Marianne's example above is one of many where emotion-driven design can generate impact. To understand the emotional situation within a waiting room, we talked not only to patients but also with people who went with them as well as the hospital staff. This was essential to procure varying points of view, consider all perspectives, and obtain a holistic interpretation- a key to our methodology.

Observing the participants in context helped us to better empathize with their situations, while mapping out their journeys allowed the comparison and uncovering of fresh insights and relationships. Within these, we identified specific pain-points, exposing our opportunity spaces for design. For example, we realized how people dreaded the waiting room (or the pre-op room in Marianne’s case) more than the actual procedure or appointment because of lingering anxiety and uncertainty, seemingly endless and unexplained waiting time, and the constant pool of mixed emotions. All of these factors were vital for us to keep in mind in order to successfully redesign the waiting room experience.

Moreover we noticed the importance of the person who accompanies the surgical patient, such as Marianne. Through our holistic approach, we realized that because of the patient’s vulnerability, they became the most receptive point of contact and acted as direct link between the hospital and the patient- whether it was for emotional support or for practicalities such as receiving instructions and information. This is something that took us by surprise since usually the main focus is on the patients, not on their company. 


So, where can design come in?

 After immersing ourselves in this context, we were able to propose multiple solutions for the pinpointed concerns, varying from an interactive wall for patients for entertainment while waiting, to a simple digital display with actual waiting times. We also learned how we had to strongly consider and include the participation of the accompaniment, since they would be the main practical and emotional support system for the patient. In this way, we would transform an experience of anxiety and fear into one of comfort and hope. Our solution would impact the patient, their loved ones and the hospital staff, resulting in improvements in the overall experience.

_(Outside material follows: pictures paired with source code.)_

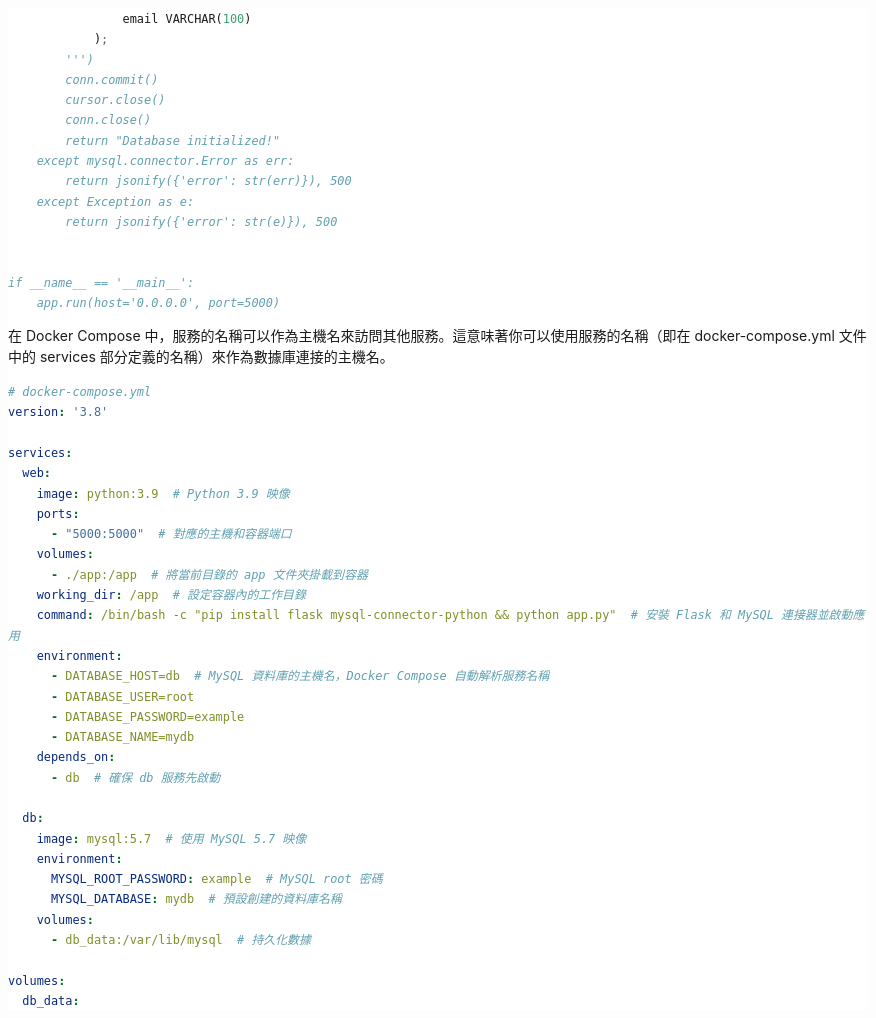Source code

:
 ```python
                email VARCHAR(100)
            );
        ''')
        conn.commit()
        cursor.close()
        conn.close()
        return "Database initialized!"
    except mysql.connector.Error as err:
        return jsonify({'error': str(err)}), 500
    except Exception as e:
        return jsonify({'error': str(e)}), 500


if __name__ == '__main__':
    app.run(host='0.0.0.0', port=5000)

```

在 Docker Compose 中，服務的名稱可以作為主機名來訪問其他服務。這意味著你可以使用服務的名稱（即在 docker-compose.yml 文件中的 services 部分定義的名稱）來作為數據庫連接的主機名。


```YAML
# docker-compose.yml
version: '3.8'

services:
  web:
    image: python:3.9  # Python 3.9 映像
    ports:
      - "5000:5000"  # 對應的主機和容器端口
    volumes:
      - ./app:/app  # 將當前目錄的 app 文件夾掛載到容器
    working_dir: /app  # 設定容器內的工作目錄
    command: /bin/bash -c "pip install flask mysql-connector-python && python app.py"  # 安裝 Flask 和 MySQL 連接器並啟動應用
    environment:
      - DATABASE_HOST=db  # MySQL 資料庫的主機名，Docker Compose 自動解析服務名稱
      - DATABASE_USER=root
      - DATABASE_PASSWORD=example
      - DATABASE_NAME=mydb
    depends_on:
      - db  # 確保 db 服務先啟動

  db:
    image: mysql:5.7  # 使用 MySQL 5.7 映像
    environment:
      MYSQL_ROOT_PASSWORD: example  # MySQL root 密碼
      MYSQL_DATABASE: mydb  # 預設創建的資料庫名稱
    volumes:
      - db_data:/var/lib/mysql  # 持久化數據

volumes:
  db_data:

```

Within Social Impact projects, emotion-driven design has an expansive effect. As designers we look to propose solutions for inclusion, empowerment and sense of belonging to contribute to society. By maximizing our emotion-driven methodology and taking a holistic approach we are able to put it towards more meaningful use. Throughout this process, our team members actually get to know the people they are designing for and connect with them in an intimate way.

Driven by the stories of our participants, we can co-create to improve their environments as we uncover root problems which are turned into opportunities to design for impact.